UPL-TTA: Uncertainty-Aware Pseudo Label Guided Fully Test Time Adaptation for Fetal Brain Segmentation

Test Time Adaptation (TTA) is promising to improve a deep learning model's robustness when encountering images from an unseen domain. Existing TTA methods are with low performance due to the insufficient supervision signal from unannotated target domain images, or limited by specific requirements on the pre-training strategy and network structure in the source domain. We aim to separate the pre-training in the source domain and adaptation in the target domain, in order to achieve high-performance and more generalizable TTA without assumptions on the pre-training strategy. To solve this problem, we propose UPL-TTA, an Uncertainty-aware Pseudo Label guided fully Test Time Adaptation method.
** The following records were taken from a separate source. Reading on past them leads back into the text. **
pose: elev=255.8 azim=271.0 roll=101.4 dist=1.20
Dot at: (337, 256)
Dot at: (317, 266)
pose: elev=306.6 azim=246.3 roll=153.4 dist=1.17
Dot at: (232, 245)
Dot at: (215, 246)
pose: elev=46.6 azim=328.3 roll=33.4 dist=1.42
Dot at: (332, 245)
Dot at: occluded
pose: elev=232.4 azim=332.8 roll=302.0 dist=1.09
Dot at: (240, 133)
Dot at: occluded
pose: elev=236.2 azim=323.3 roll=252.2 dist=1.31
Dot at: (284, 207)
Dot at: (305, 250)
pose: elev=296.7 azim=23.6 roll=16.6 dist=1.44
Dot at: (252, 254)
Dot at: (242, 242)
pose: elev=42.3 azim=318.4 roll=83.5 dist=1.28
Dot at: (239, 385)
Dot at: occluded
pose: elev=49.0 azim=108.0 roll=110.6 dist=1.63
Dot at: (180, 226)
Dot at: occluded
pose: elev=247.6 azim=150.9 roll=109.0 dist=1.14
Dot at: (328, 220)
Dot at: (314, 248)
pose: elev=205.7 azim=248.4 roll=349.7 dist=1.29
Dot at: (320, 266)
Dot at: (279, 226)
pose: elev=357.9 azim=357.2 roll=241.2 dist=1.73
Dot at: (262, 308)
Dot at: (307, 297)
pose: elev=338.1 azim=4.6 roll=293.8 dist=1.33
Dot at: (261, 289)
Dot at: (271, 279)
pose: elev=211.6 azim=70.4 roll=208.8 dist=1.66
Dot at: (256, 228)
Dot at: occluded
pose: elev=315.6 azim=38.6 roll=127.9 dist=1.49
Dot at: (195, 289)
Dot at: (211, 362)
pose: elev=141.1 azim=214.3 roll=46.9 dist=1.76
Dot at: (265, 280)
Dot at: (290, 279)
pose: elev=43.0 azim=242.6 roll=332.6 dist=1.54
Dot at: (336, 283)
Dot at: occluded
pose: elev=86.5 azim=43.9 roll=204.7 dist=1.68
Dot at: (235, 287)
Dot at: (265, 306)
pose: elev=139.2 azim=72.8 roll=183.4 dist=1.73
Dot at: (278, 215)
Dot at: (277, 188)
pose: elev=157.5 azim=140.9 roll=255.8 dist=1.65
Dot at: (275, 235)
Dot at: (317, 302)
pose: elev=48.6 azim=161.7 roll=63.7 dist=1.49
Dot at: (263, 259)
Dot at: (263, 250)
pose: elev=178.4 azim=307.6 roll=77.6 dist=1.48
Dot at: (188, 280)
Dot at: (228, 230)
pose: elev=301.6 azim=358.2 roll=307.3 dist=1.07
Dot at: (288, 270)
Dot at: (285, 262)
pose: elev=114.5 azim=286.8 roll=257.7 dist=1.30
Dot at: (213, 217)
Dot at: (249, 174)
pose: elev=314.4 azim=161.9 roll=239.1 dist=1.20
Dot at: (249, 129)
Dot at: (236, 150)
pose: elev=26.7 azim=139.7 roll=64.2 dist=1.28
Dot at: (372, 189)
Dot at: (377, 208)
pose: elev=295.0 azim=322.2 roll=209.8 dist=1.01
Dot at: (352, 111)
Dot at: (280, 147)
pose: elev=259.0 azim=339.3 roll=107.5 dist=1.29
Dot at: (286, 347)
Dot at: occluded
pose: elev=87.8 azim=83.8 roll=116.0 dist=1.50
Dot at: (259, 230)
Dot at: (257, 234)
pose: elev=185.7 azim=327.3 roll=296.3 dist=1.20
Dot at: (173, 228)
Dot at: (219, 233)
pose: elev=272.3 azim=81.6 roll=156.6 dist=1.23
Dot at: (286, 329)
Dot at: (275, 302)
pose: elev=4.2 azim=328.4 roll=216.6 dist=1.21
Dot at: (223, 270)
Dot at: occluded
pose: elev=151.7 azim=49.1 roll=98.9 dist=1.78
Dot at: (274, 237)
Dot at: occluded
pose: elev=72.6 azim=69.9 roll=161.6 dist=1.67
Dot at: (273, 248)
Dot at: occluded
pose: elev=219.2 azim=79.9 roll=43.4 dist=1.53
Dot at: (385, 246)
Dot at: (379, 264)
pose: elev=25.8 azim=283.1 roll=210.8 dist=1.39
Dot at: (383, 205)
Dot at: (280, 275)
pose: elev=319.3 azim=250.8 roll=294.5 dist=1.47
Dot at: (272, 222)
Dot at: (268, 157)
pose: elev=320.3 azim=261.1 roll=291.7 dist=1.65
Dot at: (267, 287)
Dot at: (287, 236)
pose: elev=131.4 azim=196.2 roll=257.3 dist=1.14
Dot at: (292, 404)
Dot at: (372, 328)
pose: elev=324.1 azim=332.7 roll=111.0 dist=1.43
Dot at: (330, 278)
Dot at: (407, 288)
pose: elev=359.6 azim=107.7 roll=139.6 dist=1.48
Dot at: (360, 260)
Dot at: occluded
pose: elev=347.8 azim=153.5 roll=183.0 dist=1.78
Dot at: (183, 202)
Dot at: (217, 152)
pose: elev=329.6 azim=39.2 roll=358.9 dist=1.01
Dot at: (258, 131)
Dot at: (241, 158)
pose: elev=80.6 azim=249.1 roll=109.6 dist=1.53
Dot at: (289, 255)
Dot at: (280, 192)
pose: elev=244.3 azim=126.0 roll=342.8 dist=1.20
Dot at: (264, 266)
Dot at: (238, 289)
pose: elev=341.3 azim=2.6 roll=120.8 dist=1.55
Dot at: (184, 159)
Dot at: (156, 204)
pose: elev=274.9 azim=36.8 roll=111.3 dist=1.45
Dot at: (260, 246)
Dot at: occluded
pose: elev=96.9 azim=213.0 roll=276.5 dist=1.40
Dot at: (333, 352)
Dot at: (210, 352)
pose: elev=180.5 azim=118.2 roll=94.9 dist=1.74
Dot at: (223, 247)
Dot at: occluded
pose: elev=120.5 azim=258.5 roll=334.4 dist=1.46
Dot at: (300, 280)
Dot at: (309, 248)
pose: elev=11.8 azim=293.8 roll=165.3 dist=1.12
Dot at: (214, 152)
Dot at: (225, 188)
Specifically, we introduce Test Time Growing (TTG) to duplicate the prediction head of the source model with perturbations at image and feature levels in the target domain. The different predictions obtained in these duplicated prediction heads are used to obtain pseudo labels for the unlabeled target domain images as well as their uncertainty maps, which can identify reliable pseudo labels. Pixels with unreliable pseudo labels are regularized by imposing entropy minimization on the mean prediction of the multiple heads. UPL-TTA was validated bidirectionally on a cross-modality fetal brain segmentation dataset. Compared with no adaptation, it significantly improved the average Dice in the two different target domains by 3.95% and 6.12%, respectively, and outperformed several state-of-the-art TTA methods.